Meet 7 groundbreaking Black scientists from the past
Innovators across disciplines who have made significant, enduring contributions to the world
From the first treatment for leprosy to the foundation of the global positioning system, Black scientists have long been involved in major scientific developments, despite being pushed to the margins, refused jobs, and denied credit for their discoveries.
As part of the Black in Science special airing Feb. 27, Quirks & Quarks is highlighting Black scientists across disciplines who have made significant, enduring contributions to the world.
Here are a few of their stories.
Charles Henry Turner | Discovered animals can have complex thoughts
Charles Henry Turner (1867 – 1923) was a biologist, neurologist, and psychologist who was a pioneer in animal cognition studies.
He was one of the first African Americans to earn a PhD from the University of Chicago, and in 1892, was the first Black scientist to be published in Science, the prestigious journal of the American Association for the Advancement of Science.
He was a dedicated and productive researcher, publishing over 30 scientific papers by the time he got his doctorate. Despite his achievements, he couldn't find work as a researcher or academic due to racial barriers, and ended up teaching at an all-Black high school in St. Louis, Mo., instead.
Even without access to lab facilities or research materials, he pursued his science at an impressive pace. He made groundbreaking discoveries in the field of animal behaviour, which went against the prevailing ideas of the time that suggested animals were not capable of complex cognition.
Among his many discoveries, he was the first to prove that insects have the capacity to hear, that they can learn by trial and error, and showed how bees use olfactory and visual cues to find nectar.
He published 71 papers throughout his lifetime, including three in Science.
Quirks & Quarks: Black in Science special
Gladys West | Mathematician who gave us GPS
Gladys West (1930 – present) is a mathematician whose extremely detailed model of the Earth became the foundation of GPS that is used today in countless applications, including navigation and communication.

■ **LISTED ENTRIES**
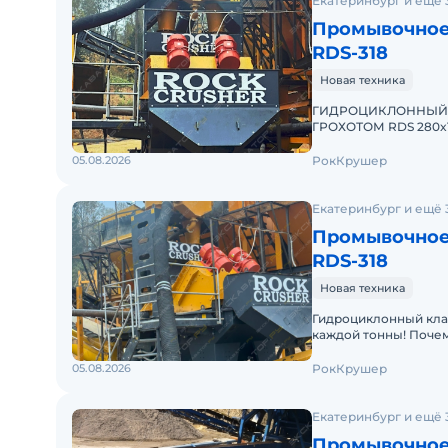
Екатеринбург и ещё 
Промывочное
RDS-318
Новая техника
ГИДРОЦИКЛОННЫЙ
ГРОХОТОМ RDS 280x
ВЫГОДА НАСТОЯЩЕ
05.08.2026
РокКрушер
Екатеринбург и ещё 
Промывочное
RDS-318
Новая техника
Гидроциклонный кла
каждой тонны! Почем
благодаря качествен
05.08.2026
РокКрушер
Екатеринбург и ещё 
Промывочное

■ **WHAT TO WORK ON**
Answer these from the article on groundbreaking Black scientists:
(a) In what year did Charles Henry Turner become the first Black scientist published in Science?
(b) How many papers did Turner publish over his lifetime?
(c) What did Gladys West's detailed model of the Earth become the foundation of?

■ **FINAL ANSWER**
(a) 1892
(b) 71
(c) GPS